# **Info 557 Graduate Project**

Angelina Allen


This project follows a complete machine learning pipeline to predict whether specific emotions are present in a given text:

1. **Data Loading**: CSV files are loaded using the Hugging Face datasets library.
2. **Preprocessing**: Text is tokenized and labels are formatted for multi-label classification.
3. **Model Training**: A neural network model uses embeddings, CNN, GRU, and attention. Then is trained using TensorFlow/Keras with early stopping and model checkpoints
4. **Prediction**: The trained model generates predictions and saves them in a submission file.

Below, we will walk through my code and ensure that all parts of the project are clear and understood.

## **Imports**

In [None]:
import argparse
import pandas as pd
import numpy as np
import tensorflow as tf
import datasets
import transformers

## **Explanatory Data Analysis**

This was done separately from the file added to the github.

*   Checked dataset shape and column names
*   Verified if any missing values
*   Looked for duplicate rows
*   Analyzed text length distribution to identify possible outliers
*   Reviewed label distributions to understand class imbalance in hopes to help fix prediction score



In [None]:
# Load the training data
df = pd.read_csv("train.csv")

# Basic structure
print("Shape of dataset:", df.shape)
print("\nColumn names:\n", df.columns)

# Check for missing values
print("\nMissing values per column:\n", df.isnull().sum())

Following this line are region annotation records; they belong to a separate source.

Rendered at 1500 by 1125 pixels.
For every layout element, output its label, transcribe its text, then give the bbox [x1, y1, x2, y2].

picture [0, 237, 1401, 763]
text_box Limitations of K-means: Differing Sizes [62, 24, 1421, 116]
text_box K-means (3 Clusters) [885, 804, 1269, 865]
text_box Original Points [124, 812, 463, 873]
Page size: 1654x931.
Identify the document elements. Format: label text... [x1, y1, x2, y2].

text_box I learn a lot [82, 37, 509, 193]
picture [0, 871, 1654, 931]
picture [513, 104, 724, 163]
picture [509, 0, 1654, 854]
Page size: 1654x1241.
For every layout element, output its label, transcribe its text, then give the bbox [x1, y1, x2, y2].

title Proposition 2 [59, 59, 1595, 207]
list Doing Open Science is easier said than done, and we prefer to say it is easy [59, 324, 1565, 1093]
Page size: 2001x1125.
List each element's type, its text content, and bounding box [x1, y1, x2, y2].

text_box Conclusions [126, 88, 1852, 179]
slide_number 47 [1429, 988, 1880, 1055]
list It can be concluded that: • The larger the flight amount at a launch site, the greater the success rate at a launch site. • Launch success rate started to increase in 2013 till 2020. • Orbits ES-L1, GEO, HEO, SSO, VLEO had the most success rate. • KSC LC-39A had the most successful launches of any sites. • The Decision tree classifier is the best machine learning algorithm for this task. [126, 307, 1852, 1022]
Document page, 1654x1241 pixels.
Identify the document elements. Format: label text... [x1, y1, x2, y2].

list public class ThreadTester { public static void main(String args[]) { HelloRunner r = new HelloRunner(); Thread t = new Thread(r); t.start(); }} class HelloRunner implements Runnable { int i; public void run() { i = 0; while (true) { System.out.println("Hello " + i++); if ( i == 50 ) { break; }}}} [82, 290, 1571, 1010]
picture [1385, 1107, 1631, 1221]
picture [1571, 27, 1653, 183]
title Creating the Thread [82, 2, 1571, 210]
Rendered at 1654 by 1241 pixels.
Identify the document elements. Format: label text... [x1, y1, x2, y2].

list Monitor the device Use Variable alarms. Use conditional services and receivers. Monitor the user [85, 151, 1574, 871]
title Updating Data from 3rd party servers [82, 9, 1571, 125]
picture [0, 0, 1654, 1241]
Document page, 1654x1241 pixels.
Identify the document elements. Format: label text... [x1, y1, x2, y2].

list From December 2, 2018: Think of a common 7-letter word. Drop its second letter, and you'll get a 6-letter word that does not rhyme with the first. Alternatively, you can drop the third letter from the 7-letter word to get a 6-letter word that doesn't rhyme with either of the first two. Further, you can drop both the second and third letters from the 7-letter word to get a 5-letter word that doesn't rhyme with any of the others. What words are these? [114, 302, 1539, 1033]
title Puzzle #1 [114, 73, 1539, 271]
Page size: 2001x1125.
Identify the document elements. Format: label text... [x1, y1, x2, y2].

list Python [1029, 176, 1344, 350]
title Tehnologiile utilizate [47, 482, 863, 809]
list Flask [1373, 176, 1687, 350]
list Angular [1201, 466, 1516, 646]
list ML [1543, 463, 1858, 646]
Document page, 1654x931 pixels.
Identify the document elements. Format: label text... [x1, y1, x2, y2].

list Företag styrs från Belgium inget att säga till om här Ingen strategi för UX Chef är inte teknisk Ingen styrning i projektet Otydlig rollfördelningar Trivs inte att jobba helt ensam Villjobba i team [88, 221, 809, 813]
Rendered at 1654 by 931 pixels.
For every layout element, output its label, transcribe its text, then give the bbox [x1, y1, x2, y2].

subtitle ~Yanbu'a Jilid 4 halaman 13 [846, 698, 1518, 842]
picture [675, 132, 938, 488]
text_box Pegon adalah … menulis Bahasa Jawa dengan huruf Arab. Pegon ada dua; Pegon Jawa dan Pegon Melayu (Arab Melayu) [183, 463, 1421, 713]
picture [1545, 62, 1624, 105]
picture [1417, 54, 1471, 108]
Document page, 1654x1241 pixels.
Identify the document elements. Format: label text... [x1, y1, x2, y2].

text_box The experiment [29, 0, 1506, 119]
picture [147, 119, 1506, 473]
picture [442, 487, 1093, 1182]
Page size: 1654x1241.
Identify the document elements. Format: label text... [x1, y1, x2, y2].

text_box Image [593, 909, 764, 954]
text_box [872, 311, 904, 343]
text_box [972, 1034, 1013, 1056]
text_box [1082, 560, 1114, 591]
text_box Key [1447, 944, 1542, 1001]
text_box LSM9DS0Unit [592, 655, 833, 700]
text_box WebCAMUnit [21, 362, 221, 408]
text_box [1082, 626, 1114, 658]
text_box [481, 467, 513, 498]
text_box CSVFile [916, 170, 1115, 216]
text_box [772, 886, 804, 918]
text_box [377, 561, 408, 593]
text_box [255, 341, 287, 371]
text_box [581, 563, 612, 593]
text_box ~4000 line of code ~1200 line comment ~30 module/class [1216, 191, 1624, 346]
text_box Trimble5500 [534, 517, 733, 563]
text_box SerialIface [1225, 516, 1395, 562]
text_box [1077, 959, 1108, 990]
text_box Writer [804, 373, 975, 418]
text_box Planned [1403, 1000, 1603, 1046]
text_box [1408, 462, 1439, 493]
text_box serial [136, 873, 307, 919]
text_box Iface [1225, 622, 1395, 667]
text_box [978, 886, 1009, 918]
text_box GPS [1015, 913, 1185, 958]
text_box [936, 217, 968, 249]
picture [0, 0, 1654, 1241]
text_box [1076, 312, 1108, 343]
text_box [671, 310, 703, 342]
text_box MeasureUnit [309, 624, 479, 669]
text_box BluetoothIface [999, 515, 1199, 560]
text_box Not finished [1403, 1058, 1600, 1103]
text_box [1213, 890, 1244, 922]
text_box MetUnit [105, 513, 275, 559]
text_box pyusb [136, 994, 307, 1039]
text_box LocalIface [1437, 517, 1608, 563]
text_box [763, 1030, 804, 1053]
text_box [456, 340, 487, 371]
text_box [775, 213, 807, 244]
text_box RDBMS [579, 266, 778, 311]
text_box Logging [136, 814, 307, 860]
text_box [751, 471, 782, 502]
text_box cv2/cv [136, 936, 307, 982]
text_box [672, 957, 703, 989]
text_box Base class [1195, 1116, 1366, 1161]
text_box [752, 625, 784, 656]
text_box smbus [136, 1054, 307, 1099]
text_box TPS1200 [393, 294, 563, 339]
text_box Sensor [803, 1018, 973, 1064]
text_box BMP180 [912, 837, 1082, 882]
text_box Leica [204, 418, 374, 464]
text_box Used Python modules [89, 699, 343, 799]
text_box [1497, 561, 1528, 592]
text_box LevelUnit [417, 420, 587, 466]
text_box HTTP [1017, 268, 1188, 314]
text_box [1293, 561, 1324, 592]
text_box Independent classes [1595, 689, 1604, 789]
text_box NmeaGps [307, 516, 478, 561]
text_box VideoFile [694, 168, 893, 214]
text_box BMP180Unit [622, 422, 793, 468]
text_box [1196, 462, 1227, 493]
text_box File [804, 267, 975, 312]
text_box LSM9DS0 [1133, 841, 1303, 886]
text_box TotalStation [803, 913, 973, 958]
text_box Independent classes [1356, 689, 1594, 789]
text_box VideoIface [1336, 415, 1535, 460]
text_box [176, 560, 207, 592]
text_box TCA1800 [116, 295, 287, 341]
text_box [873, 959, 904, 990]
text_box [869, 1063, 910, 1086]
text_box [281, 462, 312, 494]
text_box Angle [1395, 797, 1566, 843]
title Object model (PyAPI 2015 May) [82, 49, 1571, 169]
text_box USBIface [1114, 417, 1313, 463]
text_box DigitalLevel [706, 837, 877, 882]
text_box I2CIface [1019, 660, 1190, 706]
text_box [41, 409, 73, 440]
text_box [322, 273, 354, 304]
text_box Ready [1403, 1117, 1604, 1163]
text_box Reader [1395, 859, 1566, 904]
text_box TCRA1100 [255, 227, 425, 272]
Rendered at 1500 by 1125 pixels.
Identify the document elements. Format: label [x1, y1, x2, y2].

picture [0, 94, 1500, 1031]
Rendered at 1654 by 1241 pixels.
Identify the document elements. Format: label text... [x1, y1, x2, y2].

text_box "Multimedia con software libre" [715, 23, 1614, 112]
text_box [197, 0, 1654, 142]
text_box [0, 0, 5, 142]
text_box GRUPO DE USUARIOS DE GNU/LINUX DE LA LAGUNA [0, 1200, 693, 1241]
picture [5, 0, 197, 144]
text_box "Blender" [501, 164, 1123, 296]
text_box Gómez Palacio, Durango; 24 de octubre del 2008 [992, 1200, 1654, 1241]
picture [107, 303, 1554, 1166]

# Check for duplicate rows
print("\nNumber of duplicate rows:", df.duplicated().sum())

# Text length analysis
df["text_length"] = df["text"].astype(str).apply(len)

print("Text length stats:\n", df["text_length"].describe())

# Outlier check: very long or very short texts
print("Shortest texts:")
print(df.nsmallest(5, "text_length")[["text", "text_length"]])

print("\nLongest texts:")
print(df.nlargest(5, "text_length")[["text", "text_length"]])

## **Custom Layer**
I constructed this custom global sum pool that sums all values across the time/sequence dimension for my attention. We learned about doing this in our lecture, but I also got help from Google.


In [None]:
class GlobalSumPooling1D(tf.keras.layers.Layer):
    def call(self, inputs):
        return tf.reduce_sum(inputs, axis=1)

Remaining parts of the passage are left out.